Roe versus Wade was controversial for two reasons.

First it made abortion a Federal issue when it had previously been a local issue, with different laws in different states.

Second it de facto made the Supreme Court into an indirectly elected legislature, like the Senate was before the 17th Amendment. Nobody bothers with Article 5 any more, the focus is on getting the right people onto the Supreme Court.

[–][deleted] 3 insightful - 2 fun3 insightful - 1 fun4 insightful - 2 fun -  (1 child)

article 5 is tough, need 3/4 of people voting in house and senate or state legislatures. No one bothered with it since 1933 when they made alcohol legal again which is a popular thing.

Supreme court did get roe v wade wrong before simply because murder should obviously be illegal. States rights make sense but should certain states be allowed to make murder legal? Maybe I guess. But it's something the supreme court would rule on if one did it then someone sued the state.

[–]Alan_Crowe 4 insightful - 2 fun4 insightful - 1 fun5 insightful - 2 fun -  (0 children)

Article 5 is subtle. Consider an issue that is controversial, but equally so in every state. 51% for 49% against in all 50 states. It sails through the ratification process without difficulty.

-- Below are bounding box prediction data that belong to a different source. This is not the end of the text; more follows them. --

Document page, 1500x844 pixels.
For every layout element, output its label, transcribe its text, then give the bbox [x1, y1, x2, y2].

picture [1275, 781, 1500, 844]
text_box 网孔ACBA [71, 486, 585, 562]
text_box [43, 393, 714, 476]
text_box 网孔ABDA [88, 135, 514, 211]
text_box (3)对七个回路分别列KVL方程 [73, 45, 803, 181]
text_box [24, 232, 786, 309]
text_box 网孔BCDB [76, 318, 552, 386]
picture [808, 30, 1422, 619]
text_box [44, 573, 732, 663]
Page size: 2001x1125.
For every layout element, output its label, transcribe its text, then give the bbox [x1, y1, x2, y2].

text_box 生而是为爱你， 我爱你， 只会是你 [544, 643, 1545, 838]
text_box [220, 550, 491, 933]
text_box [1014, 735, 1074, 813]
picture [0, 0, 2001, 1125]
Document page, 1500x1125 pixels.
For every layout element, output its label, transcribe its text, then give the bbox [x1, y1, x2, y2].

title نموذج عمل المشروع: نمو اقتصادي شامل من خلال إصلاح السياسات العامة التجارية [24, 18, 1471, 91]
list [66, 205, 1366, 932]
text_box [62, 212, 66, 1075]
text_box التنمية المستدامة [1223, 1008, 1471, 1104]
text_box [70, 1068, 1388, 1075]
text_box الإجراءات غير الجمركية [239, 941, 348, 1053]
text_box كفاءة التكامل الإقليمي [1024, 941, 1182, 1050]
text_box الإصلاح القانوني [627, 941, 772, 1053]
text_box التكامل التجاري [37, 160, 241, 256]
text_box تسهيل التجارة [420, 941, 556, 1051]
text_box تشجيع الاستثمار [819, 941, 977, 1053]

Contrast that is an issue that is geographically divisive. Approved in some states, rejected in others. An amendment on such a topic could be blocked by 25% of the states. If those are low population states, it could be blocked by well under 25% of the population. I think that is genius. Amendments that don't set state against state are easy. Amendments that do set state against state are hard. Just what you need to hold the country together.

should certain states be allowed to make murder legal?

To the extent that the case is obvious, the State and Federal levels should agree. No need for federalization. But then we get to tricky edge cases. Was it murder or self-defense? Was it murder or just a citizens arrest gone wrong? Federalization looks really bad here. It puts an end to the business of saying: that other state does it better, we should copy. Notice what happens when a federal reform goes bad. People just say: times changed, it wasn't that the reform made things worse. You cannot cheat like that when a state level reform goes bad, because other states don't suffer from "times change".